The way out of this regressive aspect of the conflict is via the principle of “one size does not fit all”. There must be as much decentralisation as possible in Afghanistan to facilitate a federal system composed of several states, coordinated by a central government which sets foreign policy and has authority over a unified national army.
At present, the Afghan provinces are sites of bitter competition for power, what democracy there is limited to the centre, and the capital offers little in the way of resources for emerging from the crisis. In these conditions, only a federal democracy can ensure a healthy balance between centre and periphery. This can be done in a way that avoids the spectre of Afghanistan’s partition among lawless regional commanders, for a federal democracy (borrowing in realistic fashion from the experience of north America, western Europe and India) will also devolve real power to local populations; for example, Pashtun representation at federal and local level will increase, as befits their position as Afghanistan’s largest ethnic group.
The religious dimension
A solution to the regional and ethnic dimensions of Afghanistan’s insurgency, ambitious as that may be, would not end the war as long as its religious motivations persist. The Taliban leadership and their al-Qaida partners remain committed to imposing their extremist interpretation of political Islam on Afghanistan’s people, although they are also enmeshed in the foreign-policy calculations of regional powers. This aspect of the problem has no quick-fix solution.

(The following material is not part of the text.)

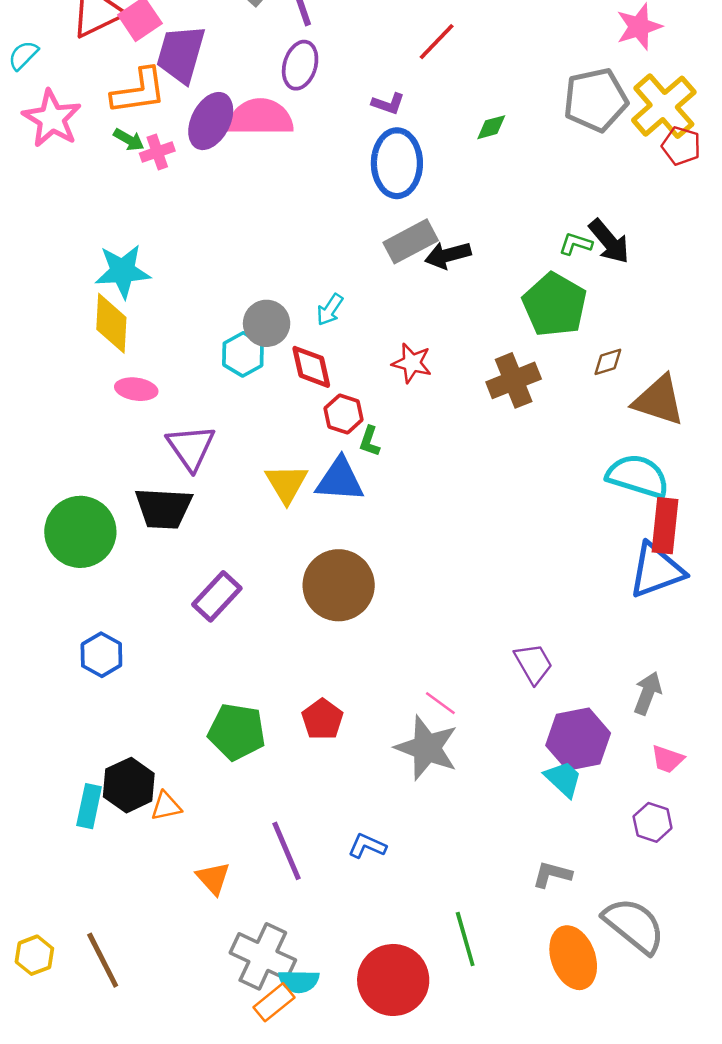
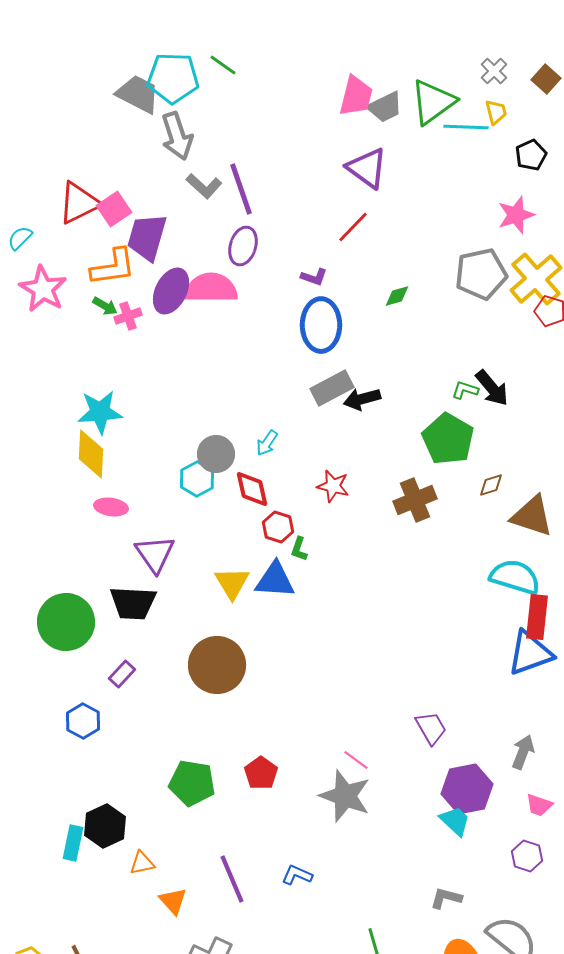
brown circle: (339, 585) -> (217, 665), moved
purple rectangle: (217, 596) -> (122, 674), moved, size x0.7
orange triangle: (166, 806) -> (142, 863), moved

The principal exit-route is deradicalisation of the next generations. The ingredients of the strategy needed here are multiple: social measures (education, alleviating poverty, creating employment opportunities); dialogue and communication; fighting corruption and the drug-economy. These are both short- and long-term tasks. But if the international community and the Afghan political community can devote energy and resources to these vital tasks, there may still be time to turn around a bleak situation.